Nuovi reati no grazie
L’omicidio stradale è l’esempio di quanto il populismo penale sia fallace
Millequattrocentosessantasei morti sulle strade italiane nel primo semestre del 2016, solo il 4,7 per cento in meno delle vittime nello stesso periodo dell’anno precedente. Secondo le stime preliminari pubblicate da Aci e Istat, il reato di “omicidio stradale” introdotto dalla legge 41 nel marzo di quest’anno ha cambiato poco, se non nulla, nella nostra sicurezza stradale. I morti ci sono ancora, mentre sono in aumento le omissioni di soccorso. Perché quando la legge fu scritta e approvata, l’introduzione di un nuovo reato – l’omicidio stradale, appunto – sembrava la panacea, la soluzione, la strategia della deterrenza applicata ai pirati della strada. Poi, però, si è capito che chiunque alla guida di un mezzo poteva diventare un potenziale omicida (bastano 40 giorni di prognosi per essere accusati di “lesioni gravi”, possibile carcere, e patente sospesa per 5 anni, pene spropositate per chi provochi un incidente da sobrio).

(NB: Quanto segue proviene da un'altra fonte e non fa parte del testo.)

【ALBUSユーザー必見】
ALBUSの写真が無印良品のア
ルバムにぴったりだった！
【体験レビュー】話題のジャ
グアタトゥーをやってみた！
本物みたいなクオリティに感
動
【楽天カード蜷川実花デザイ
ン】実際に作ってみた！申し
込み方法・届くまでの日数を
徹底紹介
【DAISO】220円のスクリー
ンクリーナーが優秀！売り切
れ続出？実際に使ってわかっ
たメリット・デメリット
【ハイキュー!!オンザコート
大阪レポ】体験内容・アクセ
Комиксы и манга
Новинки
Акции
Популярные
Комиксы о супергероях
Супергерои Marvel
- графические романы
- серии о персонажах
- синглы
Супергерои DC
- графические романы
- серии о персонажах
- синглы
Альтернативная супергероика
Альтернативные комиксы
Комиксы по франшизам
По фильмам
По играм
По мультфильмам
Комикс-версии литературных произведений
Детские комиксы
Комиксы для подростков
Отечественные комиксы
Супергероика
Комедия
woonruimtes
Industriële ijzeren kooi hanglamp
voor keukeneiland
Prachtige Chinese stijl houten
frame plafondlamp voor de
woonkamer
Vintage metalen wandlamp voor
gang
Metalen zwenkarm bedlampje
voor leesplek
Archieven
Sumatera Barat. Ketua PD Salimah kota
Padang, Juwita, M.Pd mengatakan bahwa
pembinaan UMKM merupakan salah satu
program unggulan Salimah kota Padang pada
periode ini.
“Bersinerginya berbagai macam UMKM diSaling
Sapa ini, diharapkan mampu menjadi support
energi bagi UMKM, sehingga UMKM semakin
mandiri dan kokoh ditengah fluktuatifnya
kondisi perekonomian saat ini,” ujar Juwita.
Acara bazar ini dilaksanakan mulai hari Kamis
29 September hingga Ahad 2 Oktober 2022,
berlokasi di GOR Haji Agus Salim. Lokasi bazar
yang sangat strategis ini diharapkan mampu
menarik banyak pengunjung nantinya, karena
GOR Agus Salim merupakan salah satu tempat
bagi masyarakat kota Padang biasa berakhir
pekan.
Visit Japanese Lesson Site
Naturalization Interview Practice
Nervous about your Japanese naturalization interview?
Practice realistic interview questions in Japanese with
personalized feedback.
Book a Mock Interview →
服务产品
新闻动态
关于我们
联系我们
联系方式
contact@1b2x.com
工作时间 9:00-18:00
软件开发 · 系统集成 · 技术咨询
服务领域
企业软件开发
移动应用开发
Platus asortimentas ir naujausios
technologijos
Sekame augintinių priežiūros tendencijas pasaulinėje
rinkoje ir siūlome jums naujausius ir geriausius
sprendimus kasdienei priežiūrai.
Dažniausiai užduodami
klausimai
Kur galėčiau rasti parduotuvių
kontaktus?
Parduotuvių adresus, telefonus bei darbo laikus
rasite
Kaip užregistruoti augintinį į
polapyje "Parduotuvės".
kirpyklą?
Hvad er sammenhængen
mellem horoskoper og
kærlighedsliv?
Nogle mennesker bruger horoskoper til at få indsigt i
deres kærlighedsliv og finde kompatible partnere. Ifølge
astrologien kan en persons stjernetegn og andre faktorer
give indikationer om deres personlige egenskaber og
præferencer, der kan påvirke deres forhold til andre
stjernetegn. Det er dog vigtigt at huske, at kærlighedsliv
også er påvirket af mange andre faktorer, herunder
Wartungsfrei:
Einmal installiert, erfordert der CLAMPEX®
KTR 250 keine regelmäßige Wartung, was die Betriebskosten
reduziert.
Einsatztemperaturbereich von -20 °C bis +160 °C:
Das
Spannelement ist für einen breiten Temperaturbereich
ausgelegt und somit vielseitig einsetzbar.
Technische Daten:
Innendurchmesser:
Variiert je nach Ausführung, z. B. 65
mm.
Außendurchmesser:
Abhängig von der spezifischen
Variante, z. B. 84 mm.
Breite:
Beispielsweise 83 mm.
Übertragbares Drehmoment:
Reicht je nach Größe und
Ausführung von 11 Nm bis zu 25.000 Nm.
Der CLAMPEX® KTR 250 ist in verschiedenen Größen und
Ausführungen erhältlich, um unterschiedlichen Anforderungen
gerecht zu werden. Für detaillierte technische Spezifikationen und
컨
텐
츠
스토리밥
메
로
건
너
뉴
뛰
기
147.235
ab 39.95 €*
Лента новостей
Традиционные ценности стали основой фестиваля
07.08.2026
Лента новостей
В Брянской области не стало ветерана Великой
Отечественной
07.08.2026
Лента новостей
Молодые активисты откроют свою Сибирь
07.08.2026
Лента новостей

Quando nel marzo di quest’anno Matteo Renzi firmò la legge, lo fece davanti ai rappresentanti dell’associazione vittime della strada. La legge “aveva soprattutto uno scopo”, scriveva ieri Alessandro Cecioni su Repubblica, “colpire chi si mette alla guida ubriaco o sotto l’effetto della droga causando con comportamenti criminali la morte di innocenti. ‘Devono andare in carcere, non devono guidare mai più’. Questo il messaggio, la richiesta. E sull’onda di questa emotività è nato il testo”. Oggi, dati alla mano, la legge sembra un caso di scuola: quando il populismo penale influenza l’attività legislativa si creano mostri giuridici. E in un sistema giudiziario come il nostro, ci mancava l’omicidio stradale.